Catastrophic Backtracking

This is the most dangerous regex pitfall. Certain patterns cause the JavaScript engine to try exponentially many match paths, effectively freezing your application. This is known as ReDoS (Regular expression Denial of Service).

The classic example: (a+)+ applied to the string aaaaab. The engine tries 2n combinations before concluding there is no match. With just 25 'a' characters, this takes seconds. With 30, it takes minutes.

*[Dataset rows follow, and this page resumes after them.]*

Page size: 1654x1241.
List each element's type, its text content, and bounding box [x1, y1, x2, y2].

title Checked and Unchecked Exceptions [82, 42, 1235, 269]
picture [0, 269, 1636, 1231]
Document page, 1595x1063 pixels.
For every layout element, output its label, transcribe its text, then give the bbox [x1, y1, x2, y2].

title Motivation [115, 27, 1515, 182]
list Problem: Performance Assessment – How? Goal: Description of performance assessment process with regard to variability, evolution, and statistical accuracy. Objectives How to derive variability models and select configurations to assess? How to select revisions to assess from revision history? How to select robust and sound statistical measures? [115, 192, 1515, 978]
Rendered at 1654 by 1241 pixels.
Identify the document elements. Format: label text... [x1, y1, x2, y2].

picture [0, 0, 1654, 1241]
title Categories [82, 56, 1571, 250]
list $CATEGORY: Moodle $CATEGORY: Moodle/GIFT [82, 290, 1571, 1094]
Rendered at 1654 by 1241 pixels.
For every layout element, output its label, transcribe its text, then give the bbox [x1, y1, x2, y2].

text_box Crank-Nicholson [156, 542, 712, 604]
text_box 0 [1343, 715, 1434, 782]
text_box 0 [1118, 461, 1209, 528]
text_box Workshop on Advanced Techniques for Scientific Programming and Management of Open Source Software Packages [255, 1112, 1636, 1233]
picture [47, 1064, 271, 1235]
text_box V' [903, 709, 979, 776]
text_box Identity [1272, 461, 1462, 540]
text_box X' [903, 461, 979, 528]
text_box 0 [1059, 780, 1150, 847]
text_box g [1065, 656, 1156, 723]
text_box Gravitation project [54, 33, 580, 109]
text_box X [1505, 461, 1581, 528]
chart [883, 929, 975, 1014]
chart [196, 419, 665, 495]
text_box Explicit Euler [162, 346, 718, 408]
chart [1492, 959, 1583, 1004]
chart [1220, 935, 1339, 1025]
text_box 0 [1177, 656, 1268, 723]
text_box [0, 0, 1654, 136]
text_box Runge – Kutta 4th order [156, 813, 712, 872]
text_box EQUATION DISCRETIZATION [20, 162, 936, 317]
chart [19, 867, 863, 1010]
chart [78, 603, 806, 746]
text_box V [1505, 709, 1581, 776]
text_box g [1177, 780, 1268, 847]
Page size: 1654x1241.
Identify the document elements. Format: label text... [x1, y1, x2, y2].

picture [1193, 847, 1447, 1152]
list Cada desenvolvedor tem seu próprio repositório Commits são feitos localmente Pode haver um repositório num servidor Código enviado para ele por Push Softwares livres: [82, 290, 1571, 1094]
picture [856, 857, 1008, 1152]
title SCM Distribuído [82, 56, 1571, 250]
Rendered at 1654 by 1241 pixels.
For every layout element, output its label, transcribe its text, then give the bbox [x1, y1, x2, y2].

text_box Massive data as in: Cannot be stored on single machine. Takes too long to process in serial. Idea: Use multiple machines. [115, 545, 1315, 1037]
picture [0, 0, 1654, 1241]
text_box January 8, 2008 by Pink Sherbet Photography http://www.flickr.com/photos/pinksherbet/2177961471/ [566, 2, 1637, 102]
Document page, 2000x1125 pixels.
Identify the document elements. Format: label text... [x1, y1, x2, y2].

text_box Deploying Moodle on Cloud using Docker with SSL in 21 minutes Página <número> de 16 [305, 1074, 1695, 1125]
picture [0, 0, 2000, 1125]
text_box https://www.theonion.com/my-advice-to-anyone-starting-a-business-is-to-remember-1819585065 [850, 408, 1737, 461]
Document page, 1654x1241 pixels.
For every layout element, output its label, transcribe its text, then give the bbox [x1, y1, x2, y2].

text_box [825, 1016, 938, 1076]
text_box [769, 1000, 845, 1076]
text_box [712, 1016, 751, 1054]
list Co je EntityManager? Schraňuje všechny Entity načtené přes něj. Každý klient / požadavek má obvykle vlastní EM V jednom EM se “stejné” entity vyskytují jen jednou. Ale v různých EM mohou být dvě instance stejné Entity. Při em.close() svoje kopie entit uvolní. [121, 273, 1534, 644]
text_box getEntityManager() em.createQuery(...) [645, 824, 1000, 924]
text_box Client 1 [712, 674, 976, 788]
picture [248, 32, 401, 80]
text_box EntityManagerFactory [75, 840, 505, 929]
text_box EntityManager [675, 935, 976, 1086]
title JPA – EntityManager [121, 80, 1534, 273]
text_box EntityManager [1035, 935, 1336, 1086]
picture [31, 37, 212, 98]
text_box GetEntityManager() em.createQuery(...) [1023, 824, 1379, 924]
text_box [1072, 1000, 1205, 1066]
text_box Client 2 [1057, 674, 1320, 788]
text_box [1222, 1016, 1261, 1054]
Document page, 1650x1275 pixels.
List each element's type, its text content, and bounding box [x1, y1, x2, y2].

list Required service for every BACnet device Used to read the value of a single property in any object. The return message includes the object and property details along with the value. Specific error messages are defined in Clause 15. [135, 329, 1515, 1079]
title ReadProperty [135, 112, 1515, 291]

How to avoid it: Never nest quantifiers on the same characters ((a+)+, (a*)*, (a|a)+). Use possessive quantifiers or atomic groups when your engine supports them. In performance-critical applications, consider using RE2-based engines (used by Go) which guarantee linear-time matching by disallowing backreferences.

Flags That Matter

  • g (global) — find all matches, not just the first
  • i (case-insensitive) — /hello/i matches "Hello"
  • m (multiline) — ^ and $ match line boundaries
  • s (dotAll) — . matches newlines
  • u (unicode) — enables Unicode property escapes like \p{L}

The ECMAScript specification also defines the v flag (ES2024) which enables set operations in character classes: [[\p{Letter}&&\p{ASCII}]] for intersection and [\p{Letter}--[aeiou]] for subtraction.

When NOT to Use Regex

  • Parsing HTML/XML — Use a DOM parser. Regex cannot handle nested tags.
  • Complex JSON — Use JSON.parse().
  • Arithmetic expressions — Use a proper parser or the Function constructor (carefully).
  • When a simple string.includes() or split() works — regex adds complexity. Use the simplest tool that gets the job done.

Key Takeaways

  • Use anchors (^, $) in all validation patterns
  • Prefer named groups over numbered groups for maintainability
  • Never nest quantifiers on the same characters — it causes catastrophic backtracking
  • Simple email validation + confirmation email beats a complex regex
  • Use the u flag for Unicode-aware patterns
  • Test every regex with both matching and non-matching inputs

Practice your patterns in real time with our Regex Tester — it highlights matches as you type, shows capture groups, and supports all JavaScript flags including global, multiline, and dotAll.

Try it yourself

Put what you learned into practice with our free tool.

Open Tool

Frequently Asked Questions

What is catastrophic backtracking in regex?
Catastrophic backtracking occurs when a regex engine tries exponentially many paths to match a pattern. For example, (a+)+ on the string 'aaaaab' causes the engine to try 2^n combinations. This can freeze your application. Avoid nested quantifiers on the same characters.
Should I use regex to validate email addresses?
Use a simple pattern like [^\s@]+@[^\s@]+\.[^\s@]+ for basic validation, then verify with a confirmation email. The RFC 5321-compliant regex is over 6,000 characters long and still does not guarantee the address exists.
What is the difference between greedy and lazy quantifiers?
Greedy quantifiers (*, +, ?) match as much text as possible, then backtrack. Lazy quantifiers (*?, +?, ??) match as little as possible, then expand. Use lazy quantifiers when you need the shortest match, such as extracting content between HTML tags.